Not embedding the aggregate deep enough is a slippery slope. Are we now supposed to measure the depth of the aggregate? How would we do that? Creating a thin mortar layer doesn't cause mortar flaking. We have seen thin mortar layers for decades—that’s what causes aggregate shadows!

My first bout with this was in 1995. My client, the building owner, had me on my hands and knees checking out his "leopard slab" that he did not request or appreciate. I had minimized the paste content by optimizing the aggregates which is now becoming common practice. The mortar layers were, admittedly, paper thin. But, as we have seen, aggregate shadows do not necessarily flake or deteriorate. However, thin mortar layers make the curing more important as the thin paste can dry out even more easily and impact the development of a good paste-aggregate bond. And early drying also results in early shrinkage that potentially shears the mortar paste from the aggregate.

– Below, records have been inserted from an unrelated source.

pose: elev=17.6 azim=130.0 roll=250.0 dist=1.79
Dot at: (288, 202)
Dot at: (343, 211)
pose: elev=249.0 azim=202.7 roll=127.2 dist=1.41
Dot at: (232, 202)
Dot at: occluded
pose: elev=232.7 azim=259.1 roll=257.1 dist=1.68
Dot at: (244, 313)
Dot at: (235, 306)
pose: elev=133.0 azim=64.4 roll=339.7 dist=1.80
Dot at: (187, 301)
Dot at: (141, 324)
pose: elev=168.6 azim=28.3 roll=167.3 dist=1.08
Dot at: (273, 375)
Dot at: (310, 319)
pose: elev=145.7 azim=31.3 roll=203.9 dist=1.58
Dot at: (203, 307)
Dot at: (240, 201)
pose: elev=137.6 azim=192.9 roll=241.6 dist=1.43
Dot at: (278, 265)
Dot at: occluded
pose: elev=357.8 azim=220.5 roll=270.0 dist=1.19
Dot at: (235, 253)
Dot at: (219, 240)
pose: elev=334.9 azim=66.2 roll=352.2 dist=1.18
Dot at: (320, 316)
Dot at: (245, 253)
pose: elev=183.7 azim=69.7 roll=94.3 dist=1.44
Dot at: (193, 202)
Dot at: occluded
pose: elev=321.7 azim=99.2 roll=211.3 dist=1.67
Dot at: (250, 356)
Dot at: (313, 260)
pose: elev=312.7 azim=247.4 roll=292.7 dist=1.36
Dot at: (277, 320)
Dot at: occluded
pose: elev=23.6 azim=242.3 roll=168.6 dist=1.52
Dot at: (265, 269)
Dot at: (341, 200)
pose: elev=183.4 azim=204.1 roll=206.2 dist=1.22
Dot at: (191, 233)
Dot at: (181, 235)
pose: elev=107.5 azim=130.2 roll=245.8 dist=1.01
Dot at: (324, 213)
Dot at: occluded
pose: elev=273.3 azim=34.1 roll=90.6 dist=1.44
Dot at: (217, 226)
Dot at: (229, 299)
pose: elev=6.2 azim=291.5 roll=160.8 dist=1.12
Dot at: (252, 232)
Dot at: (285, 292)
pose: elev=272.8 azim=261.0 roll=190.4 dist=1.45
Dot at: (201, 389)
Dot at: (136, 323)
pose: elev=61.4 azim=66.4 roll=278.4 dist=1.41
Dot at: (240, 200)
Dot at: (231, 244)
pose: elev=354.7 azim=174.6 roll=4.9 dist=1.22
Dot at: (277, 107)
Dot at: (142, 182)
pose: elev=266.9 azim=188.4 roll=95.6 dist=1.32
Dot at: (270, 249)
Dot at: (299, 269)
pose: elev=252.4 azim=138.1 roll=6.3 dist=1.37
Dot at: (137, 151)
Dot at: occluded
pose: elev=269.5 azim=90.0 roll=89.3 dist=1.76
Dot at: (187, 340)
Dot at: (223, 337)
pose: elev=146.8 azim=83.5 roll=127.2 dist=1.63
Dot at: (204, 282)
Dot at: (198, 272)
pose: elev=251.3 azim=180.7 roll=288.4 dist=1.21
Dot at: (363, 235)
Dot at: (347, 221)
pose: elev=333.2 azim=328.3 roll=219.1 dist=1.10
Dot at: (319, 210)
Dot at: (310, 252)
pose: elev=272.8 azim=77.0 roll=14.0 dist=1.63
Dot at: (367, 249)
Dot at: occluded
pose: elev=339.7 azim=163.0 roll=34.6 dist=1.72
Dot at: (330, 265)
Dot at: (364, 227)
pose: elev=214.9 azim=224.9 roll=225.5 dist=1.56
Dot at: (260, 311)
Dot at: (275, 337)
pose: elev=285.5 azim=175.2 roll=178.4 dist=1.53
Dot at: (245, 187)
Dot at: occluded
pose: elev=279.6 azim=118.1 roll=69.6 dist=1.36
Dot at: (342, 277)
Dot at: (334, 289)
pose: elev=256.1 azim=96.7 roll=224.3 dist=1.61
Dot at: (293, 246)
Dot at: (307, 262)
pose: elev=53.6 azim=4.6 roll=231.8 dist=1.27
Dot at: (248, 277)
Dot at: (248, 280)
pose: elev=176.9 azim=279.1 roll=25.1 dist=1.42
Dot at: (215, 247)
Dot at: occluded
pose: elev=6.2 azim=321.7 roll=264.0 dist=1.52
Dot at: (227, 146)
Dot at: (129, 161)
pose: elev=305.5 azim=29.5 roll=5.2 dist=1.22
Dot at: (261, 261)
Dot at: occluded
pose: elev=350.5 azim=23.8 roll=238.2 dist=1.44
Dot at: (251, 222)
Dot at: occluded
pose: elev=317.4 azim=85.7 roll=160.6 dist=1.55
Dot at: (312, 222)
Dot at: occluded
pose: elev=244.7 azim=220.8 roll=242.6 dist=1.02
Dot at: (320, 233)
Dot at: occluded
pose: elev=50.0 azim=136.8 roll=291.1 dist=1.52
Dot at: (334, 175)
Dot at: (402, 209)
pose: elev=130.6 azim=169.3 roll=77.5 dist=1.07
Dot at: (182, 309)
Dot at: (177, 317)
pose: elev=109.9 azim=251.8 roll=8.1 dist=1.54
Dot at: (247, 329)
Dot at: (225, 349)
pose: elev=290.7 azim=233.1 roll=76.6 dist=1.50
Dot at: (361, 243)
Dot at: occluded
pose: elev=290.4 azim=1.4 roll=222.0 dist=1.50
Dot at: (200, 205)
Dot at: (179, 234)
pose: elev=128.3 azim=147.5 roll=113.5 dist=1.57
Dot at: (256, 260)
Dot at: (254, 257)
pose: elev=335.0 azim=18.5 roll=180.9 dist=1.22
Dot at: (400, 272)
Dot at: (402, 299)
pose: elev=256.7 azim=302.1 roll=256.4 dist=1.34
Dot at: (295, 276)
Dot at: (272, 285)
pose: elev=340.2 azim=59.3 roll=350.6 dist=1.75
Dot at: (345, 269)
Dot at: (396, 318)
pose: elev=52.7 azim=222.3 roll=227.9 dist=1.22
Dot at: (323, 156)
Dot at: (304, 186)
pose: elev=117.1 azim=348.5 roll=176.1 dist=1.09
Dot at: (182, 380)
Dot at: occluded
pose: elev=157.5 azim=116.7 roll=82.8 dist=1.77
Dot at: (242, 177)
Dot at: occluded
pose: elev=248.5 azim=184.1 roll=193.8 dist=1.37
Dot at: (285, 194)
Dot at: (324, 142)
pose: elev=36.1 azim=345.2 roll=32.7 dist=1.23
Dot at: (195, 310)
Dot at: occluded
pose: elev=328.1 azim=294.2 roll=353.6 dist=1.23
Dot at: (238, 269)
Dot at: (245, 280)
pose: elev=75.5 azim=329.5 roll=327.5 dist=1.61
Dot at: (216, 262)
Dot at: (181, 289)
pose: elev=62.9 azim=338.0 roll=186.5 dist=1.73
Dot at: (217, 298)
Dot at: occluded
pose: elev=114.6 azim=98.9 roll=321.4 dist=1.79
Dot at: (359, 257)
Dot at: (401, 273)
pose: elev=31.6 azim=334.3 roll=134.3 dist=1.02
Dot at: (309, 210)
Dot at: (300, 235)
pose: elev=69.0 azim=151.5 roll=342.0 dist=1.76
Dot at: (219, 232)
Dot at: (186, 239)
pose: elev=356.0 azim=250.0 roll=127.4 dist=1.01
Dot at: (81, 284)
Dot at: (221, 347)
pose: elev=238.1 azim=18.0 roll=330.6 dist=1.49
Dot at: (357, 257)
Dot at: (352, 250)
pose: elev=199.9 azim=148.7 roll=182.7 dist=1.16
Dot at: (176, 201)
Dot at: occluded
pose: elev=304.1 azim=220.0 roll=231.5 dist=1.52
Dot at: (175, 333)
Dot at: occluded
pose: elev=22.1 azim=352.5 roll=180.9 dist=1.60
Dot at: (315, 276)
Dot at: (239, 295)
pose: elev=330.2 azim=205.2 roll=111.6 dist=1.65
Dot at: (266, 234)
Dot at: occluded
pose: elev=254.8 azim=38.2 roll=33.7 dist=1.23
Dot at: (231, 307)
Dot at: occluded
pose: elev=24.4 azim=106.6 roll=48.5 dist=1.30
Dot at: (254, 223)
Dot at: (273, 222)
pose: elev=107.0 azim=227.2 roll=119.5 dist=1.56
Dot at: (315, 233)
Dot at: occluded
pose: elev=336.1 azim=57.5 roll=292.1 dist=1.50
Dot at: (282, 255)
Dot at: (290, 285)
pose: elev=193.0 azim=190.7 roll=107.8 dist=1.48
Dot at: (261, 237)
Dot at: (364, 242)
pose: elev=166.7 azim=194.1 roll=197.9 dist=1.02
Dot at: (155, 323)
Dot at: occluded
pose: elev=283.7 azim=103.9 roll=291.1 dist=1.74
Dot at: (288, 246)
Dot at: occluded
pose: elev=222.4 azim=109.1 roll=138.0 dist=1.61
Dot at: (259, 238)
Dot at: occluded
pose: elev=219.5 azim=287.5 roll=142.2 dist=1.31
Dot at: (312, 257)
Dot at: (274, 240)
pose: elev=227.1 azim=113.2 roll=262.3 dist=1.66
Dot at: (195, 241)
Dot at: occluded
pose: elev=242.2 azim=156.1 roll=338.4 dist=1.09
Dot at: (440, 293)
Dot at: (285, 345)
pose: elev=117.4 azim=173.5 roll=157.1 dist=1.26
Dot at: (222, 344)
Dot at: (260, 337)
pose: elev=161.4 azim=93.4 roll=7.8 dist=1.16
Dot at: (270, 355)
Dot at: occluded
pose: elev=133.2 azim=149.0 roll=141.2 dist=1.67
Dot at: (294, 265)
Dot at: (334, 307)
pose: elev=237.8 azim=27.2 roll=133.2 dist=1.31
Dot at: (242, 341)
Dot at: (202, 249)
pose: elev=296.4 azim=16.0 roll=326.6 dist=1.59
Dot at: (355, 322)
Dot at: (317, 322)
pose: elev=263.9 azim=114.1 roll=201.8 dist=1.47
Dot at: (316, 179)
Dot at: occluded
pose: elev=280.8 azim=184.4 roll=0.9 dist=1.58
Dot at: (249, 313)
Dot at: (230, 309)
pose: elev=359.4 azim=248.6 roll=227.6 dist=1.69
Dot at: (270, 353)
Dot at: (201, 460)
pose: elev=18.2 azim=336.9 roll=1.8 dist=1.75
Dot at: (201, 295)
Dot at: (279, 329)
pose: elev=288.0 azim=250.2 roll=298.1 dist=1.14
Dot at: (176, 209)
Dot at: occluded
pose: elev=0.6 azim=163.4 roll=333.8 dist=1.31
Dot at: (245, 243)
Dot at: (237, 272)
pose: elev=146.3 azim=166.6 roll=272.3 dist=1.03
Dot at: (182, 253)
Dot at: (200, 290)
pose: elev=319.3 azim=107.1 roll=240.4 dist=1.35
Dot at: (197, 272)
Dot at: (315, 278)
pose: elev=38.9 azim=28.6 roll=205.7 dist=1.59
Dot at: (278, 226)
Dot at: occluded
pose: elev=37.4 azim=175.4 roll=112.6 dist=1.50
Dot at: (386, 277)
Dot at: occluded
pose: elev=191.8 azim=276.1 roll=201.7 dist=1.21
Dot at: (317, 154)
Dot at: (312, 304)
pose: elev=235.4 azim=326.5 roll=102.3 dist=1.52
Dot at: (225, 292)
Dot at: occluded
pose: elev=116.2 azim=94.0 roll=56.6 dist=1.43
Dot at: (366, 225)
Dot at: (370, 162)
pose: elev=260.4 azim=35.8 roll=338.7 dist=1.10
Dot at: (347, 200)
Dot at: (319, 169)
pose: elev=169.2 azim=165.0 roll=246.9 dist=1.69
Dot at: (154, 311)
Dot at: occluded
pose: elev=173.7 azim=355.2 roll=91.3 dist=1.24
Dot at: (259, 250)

I think the combo of thin mortar layers, the lack of curing, and dry ambient conditions is the perfect storm.  Thin mortar layers is included here because the lack of cure impacts the paste-aggregate bond more with thinner mortar layers than thicker - the paste in contact with the aggregate dries and stops hydrating more easily.

The new silicate subcommittee of ACI 302 should be interesting. I think this topic would make a nice article if you have an upcoming issue where it would fit: "Is Intentional Curing Really Necessary?" I like the word "Intentional" there. Usually people just say curing when they are talking about a moist cure or the use of an ASTM C309 curing compound but I think we sometimes get away with passive curing (favorable ambient conditions). It's risky since we are not in control and Mother Nature is not a concrete expert. There are ACI 302 members with whom I obviously disagree on this issue. Some have said they believe we are getting away with near-surface aggregates nine times out of ten. In a way, that's right but it's not the embedment depth of the aggregate we're getting away with, it's the lack of an adequate cure (either intentional or passive).